Takahashi is playing billiards on a two-dimensional plane. The $x$-axis functions as a wall; when a ball hits the axis, it will bounce off the axis so that the angle of incidence equals the angle of reflection.

Takahashi's ball is now at $(S_x,S_y)$. When he strikes the ball aiming for some point, it will roll in a straight line towards that point.

To make the ball hit the $x$-axis exactly once and then pass $(G_x, G_y)$, where along the $x$-axis should he aim for?

### Constraints

• $-10^6 \leq S_x, G_x \leq 10^6$
• $0 < S_y, G_y \leq 10^6$
• $S_x \neq G_x$
• All values in input are integers.

### Input

Input is given from Standard Input in the following format:

$S_x$ $S_y$ $G_x$ $G_y$


### Output

Let $(x, 0)$ be the point Takahashi should aim for. Print $x$.

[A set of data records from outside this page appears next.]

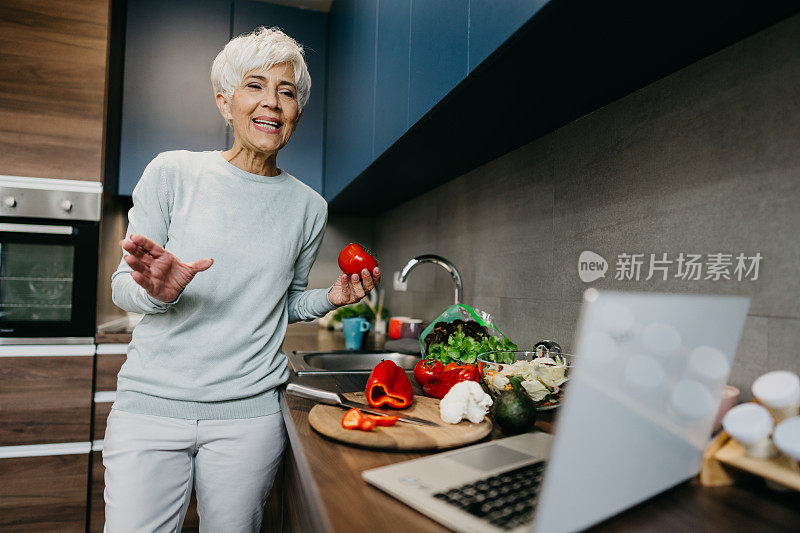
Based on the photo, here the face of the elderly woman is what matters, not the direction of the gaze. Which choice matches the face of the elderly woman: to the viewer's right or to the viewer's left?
to the viewer's right

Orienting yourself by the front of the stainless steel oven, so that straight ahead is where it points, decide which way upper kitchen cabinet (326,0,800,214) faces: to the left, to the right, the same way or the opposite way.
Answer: to the right

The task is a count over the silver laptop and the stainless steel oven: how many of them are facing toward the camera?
1

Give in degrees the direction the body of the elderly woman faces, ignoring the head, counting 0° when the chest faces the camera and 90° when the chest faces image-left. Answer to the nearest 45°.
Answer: approximately 0°

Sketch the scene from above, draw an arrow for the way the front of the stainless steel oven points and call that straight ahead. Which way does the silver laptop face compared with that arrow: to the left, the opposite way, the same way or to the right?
the opposite way

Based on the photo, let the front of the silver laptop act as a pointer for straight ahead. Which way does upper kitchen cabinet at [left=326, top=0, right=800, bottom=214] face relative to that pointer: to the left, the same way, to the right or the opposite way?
to the left

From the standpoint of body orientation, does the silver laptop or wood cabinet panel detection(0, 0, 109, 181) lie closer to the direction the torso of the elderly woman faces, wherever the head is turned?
the silver laptop

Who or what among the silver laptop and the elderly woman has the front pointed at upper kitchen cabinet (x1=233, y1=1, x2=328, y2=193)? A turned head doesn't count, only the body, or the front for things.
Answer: the silver laptop
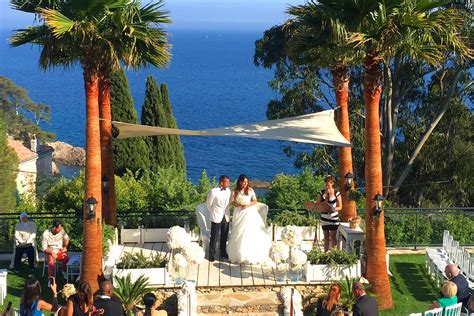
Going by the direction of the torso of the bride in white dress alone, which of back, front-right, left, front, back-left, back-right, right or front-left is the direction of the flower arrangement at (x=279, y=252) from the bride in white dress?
front-left

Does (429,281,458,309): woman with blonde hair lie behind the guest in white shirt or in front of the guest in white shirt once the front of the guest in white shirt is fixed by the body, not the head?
in front

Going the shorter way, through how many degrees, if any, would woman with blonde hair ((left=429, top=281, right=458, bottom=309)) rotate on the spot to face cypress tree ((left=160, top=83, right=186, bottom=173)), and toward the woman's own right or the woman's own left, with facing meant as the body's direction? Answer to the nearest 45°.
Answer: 0° — they already face it

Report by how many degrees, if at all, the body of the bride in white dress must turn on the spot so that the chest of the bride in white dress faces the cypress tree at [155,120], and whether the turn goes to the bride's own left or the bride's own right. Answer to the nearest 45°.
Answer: approximately 180°

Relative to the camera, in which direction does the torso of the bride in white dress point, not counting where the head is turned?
toward the camera

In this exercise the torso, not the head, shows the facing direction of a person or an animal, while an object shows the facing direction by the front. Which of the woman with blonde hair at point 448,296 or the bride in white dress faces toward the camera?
the bride in white dress

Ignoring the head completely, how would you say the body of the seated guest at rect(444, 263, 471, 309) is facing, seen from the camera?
to the viewer's left

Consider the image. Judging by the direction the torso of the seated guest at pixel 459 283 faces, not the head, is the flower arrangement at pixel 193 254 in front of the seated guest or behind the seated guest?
in front

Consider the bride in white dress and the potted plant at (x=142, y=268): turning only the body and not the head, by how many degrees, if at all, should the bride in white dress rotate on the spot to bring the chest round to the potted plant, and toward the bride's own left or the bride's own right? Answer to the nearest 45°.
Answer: approximately 45° to the bride's own right

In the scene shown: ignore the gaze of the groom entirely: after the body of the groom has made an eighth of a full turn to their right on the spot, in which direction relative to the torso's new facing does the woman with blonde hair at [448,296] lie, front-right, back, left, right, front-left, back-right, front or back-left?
front-left

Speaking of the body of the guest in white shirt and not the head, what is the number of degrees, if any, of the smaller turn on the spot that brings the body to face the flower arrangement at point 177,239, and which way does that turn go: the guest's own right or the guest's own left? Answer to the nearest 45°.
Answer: approximately 45° to the guest's own left

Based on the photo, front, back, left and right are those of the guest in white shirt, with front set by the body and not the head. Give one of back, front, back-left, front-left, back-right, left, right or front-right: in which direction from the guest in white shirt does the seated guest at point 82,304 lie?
front

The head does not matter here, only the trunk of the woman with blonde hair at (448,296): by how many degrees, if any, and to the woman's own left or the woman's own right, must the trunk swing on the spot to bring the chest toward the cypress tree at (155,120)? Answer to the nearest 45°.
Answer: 0° — they already face it

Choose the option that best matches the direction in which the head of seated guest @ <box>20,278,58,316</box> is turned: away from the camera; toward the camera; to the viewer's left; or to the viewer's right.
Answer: away from the camera

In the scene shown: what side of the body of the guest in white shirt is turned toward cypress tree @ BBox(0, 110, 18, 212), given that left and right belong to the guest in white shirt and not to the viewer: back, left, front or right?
back

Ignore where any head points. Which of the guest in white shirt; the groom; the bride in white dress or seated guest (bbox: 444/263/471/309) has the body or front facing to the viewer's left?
the seated guest

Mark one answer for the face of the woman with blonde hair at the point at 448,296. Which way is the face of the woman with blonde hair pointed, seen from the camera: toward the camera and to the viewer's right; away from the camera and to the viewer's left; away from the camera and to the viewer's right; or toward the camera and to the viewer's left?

Your output will be considered correct when its absolute or relative error from our answer is at most $10^{-6}$.

### Sample Input 1

1 1 7 2


### Sample Output 1

3.0000000000


As shown below, we can make the ball pass $(7, 2)$ by striking it aiming for $(3, 0)$.

### Sample Input 2

1 1 3 2


### Sample Output 2

1.6666666667


### Sample Input 3

-9 99 -999 9999


### Sample Output 3

-18.7058823529


The output will be considered correct when its absolute or relative error from our answer is at most $10^{-6}$.